# sky contract coming to end so who to go with for broadband



## partnership (9 Dec 2013)

Currently have sky broadband and phone got in for the early deal and have paid 17.50 per month for it.  This is going up to 40 per month from Jan so looking to see what the best deal is.


----------



## Eithneangela (9 Dec 2013)

If you have Sky for more than 12 months, then you own the box. All you need to do is take out the Sky card and set up the myriad of Freesat channels available. If Mobile Wifi is enough for you there are a number of companies who offer a monthly contract of between €17 and €20. So, free TV channels (you can get most of the standard ones free) and halve your bill for Broadband.

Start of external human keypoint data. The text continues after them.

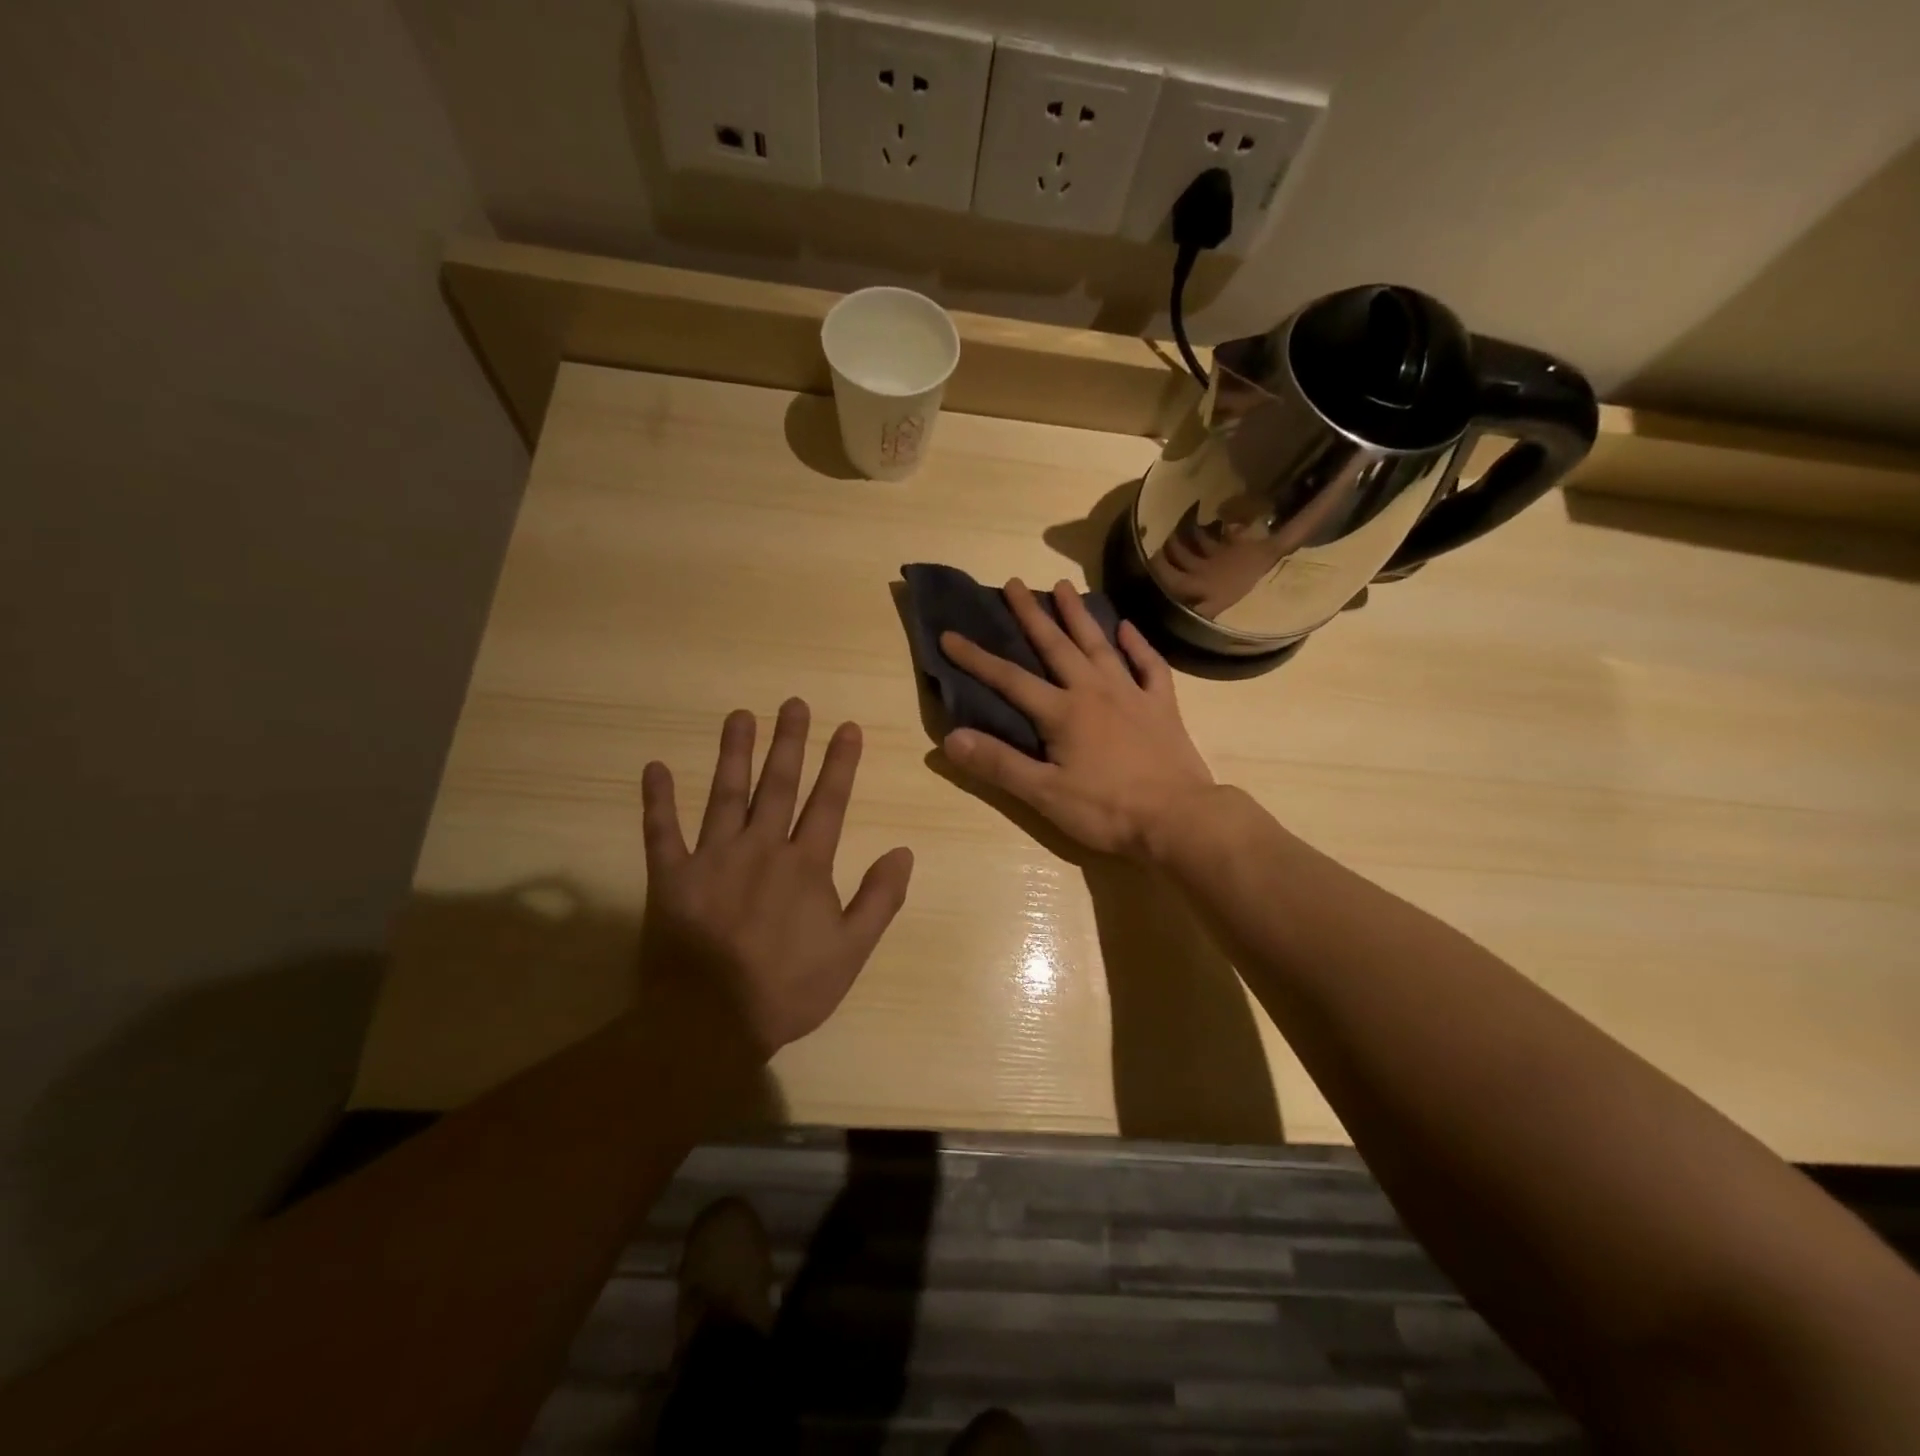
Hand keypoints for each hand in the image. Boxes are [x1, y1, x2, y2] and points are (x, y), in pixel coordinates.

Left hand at [640, 700, 913, 1054]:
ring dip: (733, 753)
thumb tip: (904, 852)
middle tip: (793, 703)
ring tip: (739, 715)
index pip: (828, 802)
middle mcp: (760, 848)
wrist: (711, 1023)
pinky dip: (656, 801)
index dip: (840, 763)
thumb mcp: (851, 952)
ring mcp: (712, 858)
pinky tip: (654, 768)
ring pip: (725, 795)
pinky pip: (660, 832)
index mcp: (805, 865)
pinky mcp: (670, 877)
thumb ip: (879, 899)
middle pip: (778, 785)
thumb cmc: (788, 989)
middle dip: (789, 742)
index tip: (847, 727)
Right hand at [939, 579, 1214, 858]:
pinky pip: (1150, 666)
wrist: (1178, 819)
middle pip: (1056, 646)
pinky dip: (1138, 645)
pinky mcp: (1162, 706)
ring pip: (1099, 645)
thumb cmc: (1106, 810)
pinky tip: (1127, 628)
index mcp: (1062, 712)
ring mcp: (1132, 694)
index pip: (1009, 679)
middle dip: (1031, 614)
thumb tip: (951, 738)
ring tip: (1063, 585)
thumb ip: (999, 764)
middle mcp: (1094, 691)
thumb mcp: (1044, 794)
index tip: (950, 635)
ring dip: (1078, 615)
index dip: (976, 658)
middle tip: (1014, 583)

I forgot about the terrestrial channels - you will need a one-off set up to install a little aerial in your attic, buy a Saorview box, and Bob's your Uncle.


----------



## Guns N Roses (10 Dec 2013)

Vodafone currently offer Home Phone & Braodband for €40 per month (€37 if you're a Vodafone customer).

If you push their customer sales reps you may get it for €30/month. I did.

I doubt you'll get anything near Sky's introductory offer of €17.50.


----------



## napoleon.200 (10 Dec 2013)

Im using vodafone this 3 year and fond them good, the also upgrade line sppeds as the come out, im getting 20meg and if you check online and choose the office packs you should get a good deal


----------



## Guns N Roses (10 Dec 2013)

alser said:


> only reason i would stick to eircom is if efibre becomes available they would connect for free


 
I thought that too until I realised that Eircom had no plans to upgrade the cabinet outside our housing estate as there were not enough customers in our estate to justify the cost.

Just because your house is in an eFibre area doesn't guarantee that you'll be upgrade to fibre.

I left Eircom soon after to join Vodafone. It costs me half the price for double the speed.


----------



## dogfish (10 Dec 2013)

Have you tried this website.  It should save you a bit of looking at the individual sites.  [broken link removed]


----------



## TTI (10 Dec 2013)

Smart Telecom [broken link removed]
30 euro including line rental


----------



## DeeCaff (10 Dec 2013)

I was with sky since January for €10 p.m. It was brilliant until April-May when it became terrible, particularly in the evenings speeds dropping from 12meg in the mornings to under 1 in the evenings. I finally jumped ship and got connected to eFibre yesterday. It's a different world over 40 meg download 15 upload, sky bb is fast becoming a distant memory.


----------